Contrariamente allo stato attuale, forse più legato a vincoli di compatibilità col software esistente, il futuro sembra invece essere più roseo per le architetture VLIW. Infatti, l'architettura della nuova generazione di microprocessori a 64 bit, denominata IA-64, che Intel, assieme ad altre industrie di microprocessori, sta definendo è un'architettura di tipo VLIW. I primi processori di questa famiglia, di nome Merced, sono attesi per l'anno 2000.
Il miglioramento delle prestazioni delle memorie non è andato di pari passo con l'incremento di quelle dei processori (fig. 7). Il divario fra le due prestazioni è il vero e proprio collo di bottiglia delle attuali e future generazioni di e. elettronici. A conferma di questo, basti notare che negli attuali processori (per es. l'Alpha 21164) più di metà dell'area di silicio del processore (e quindi del costo) è in realtà destinata a una o più memorie cache, necessarie per supplire alla differenza di velocità fra processore e memoria centrale.
Un'interessante ricerca che tenta nuove soluzioni architetturali a questo problema è quella svolta da D. Patterson e collaboratori presso l'Università della California, a Berkeley. Gli e. e. da loro progettati, denominati IRAM (Intelligent RAM), sono memorie RAM dotate, sullo stesso circuito integrato, di processori ad alte prestazioni e altamente paralleli, per es. 8 pipeline a 64 bit. Questi processori, da 100 milioni di transistori, sono in grado di raggiungere prestazioni elevatissime, fino a 128 BIPS.

--- Consegne ---
a: Riassuma in tre frasi il testo sulle architetture dei processori.
b: Estenda il testo sulle architetture dei processori, riprendendo dopo la sua ultima frase.

--- Dati forniti ---
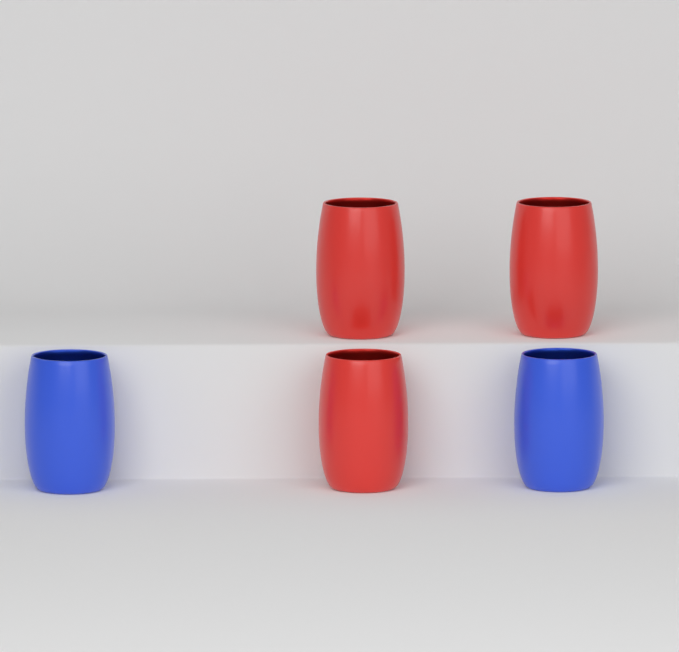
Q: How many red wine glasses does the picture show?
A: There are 3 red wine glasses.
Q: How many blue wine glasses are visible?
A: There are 2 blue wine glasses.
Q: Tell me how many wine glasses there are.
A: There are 5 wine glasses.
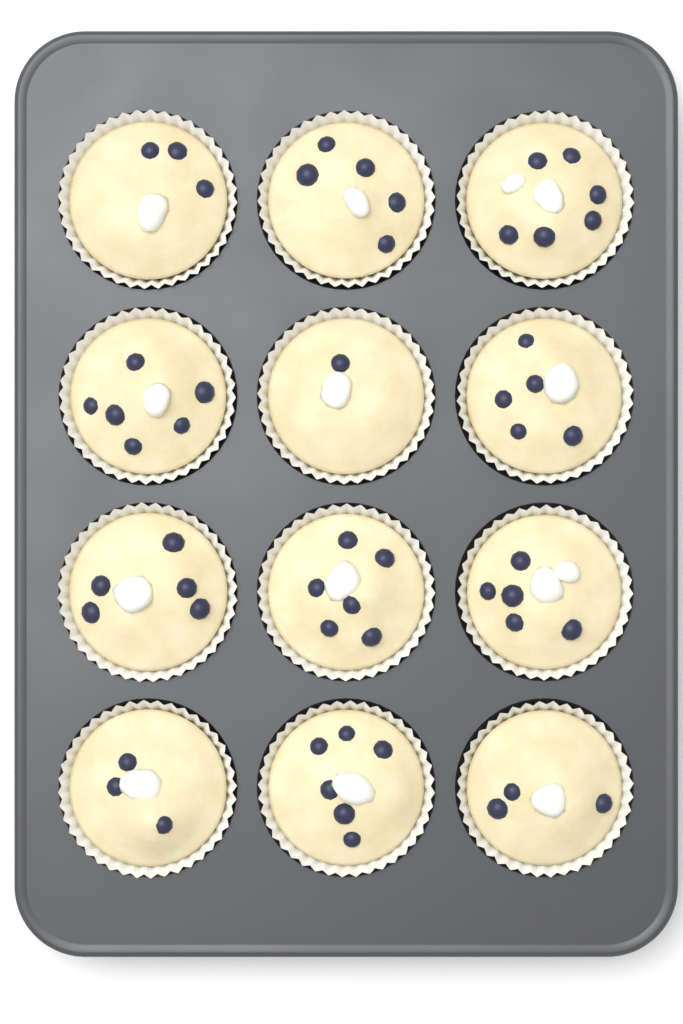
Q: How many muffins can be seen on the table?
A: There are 12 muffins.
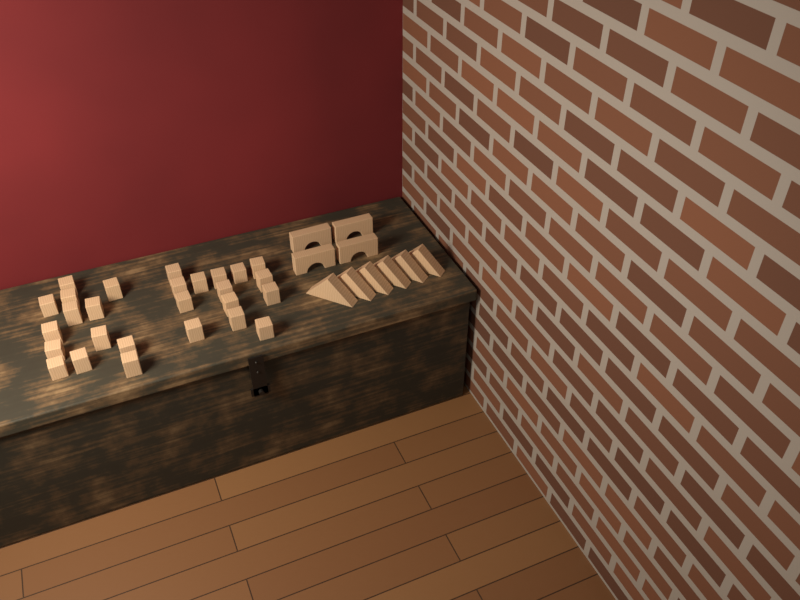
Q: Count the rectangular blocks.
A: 27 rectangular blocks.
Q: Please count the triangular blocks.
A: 6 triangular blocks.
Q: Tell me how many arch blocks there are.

--- Risposte ---
a: Il futuro sembra più roseo per le architetture VLIW, perché la nuova architettura a 64 bit IA-64, che Intel sta definendo con altre industrie di microprocessori, è di tipo VLIW, e i primi processori di questa famiglia, Merced, sono attesi per il 2000. Le prestazioni delle memorie non sono cresciute di pari passo con quelle dei processori, e questo divario è il vero collo di bottiglia, tanto che in processori come l'Alpha 21164 più di metà dell'area di silicio è destinata a memorie cache. Una ricerca di D. Patterson e collaboratori presso l'Università della California, a Berkeley, ha prodotto le IRAM, memorie RAM che integrano sullo stesso circuito processori ad alte prestazioni e altamente paralleli, capaci di arrivare fino a 128 BIPS.

b:
Nonostante il continuo aumento delle prestazioni dei processori convenzionali, per applicazioni nel campo dell'elaborazione dei segnali, come i sistemi di telefonia cellulare, e per le nuove applicazioni multimediali, quali i lettori di videodischi digitali (DVD, Digital Video Disk) e i videogiochi, sono attualmente utilizzati processori con differente architettura. L'architettura di questi e. e. si basa su una semplificazione drastica delle architetture convenzionali, la quale privilegia l'elaborazione dei dati che si presentano con regolarità, come avviene per l'elaborazione delle immagini. In questo caso l'elaborazione richiesta, per es. dagli algoritmi di filtraggio, codifica e decodifica, è di tipo aritmetico e richiede il calcolo di un gran numero di moltiplicazioni e addizioni tra dati che affluiscono all'unità di elaborazione in modo regolare e prevedibile. In tale circostanza, l'unità di elaborazione è capace di calcolare, su due o più flussi continui di dati, somme e prodotti in modo molto veloce, ma non è capace di gestire in modo efficiente operazioni che dipendono dai valori dei dati stessi. Per la loro semplicità architetturale, tali e. e. sono in genere di minori dimensioni e per questo motivo meno costosi; come i processori convenzionali, sono programmabili. Se mantengono una generalità tale da coprire efficientemente diverse applicazioni, essi rientrano nella categoria dei processori per l'elaborazione dei segnali o DSP (Digital Signal Processor), mentre, in caso contrario, rientrano nella categoria dei processori specifici per l'applicazione o ASSP (Application Specific Signal Processor). Tipicamente questi ultimi non operano isolati ma affiancano il processore dell'e. e. per soddisfare le prestazioni richieste su compiti specifici, come per es. la compressione video/audio per applicazioni di videoconferenza o videogiochi.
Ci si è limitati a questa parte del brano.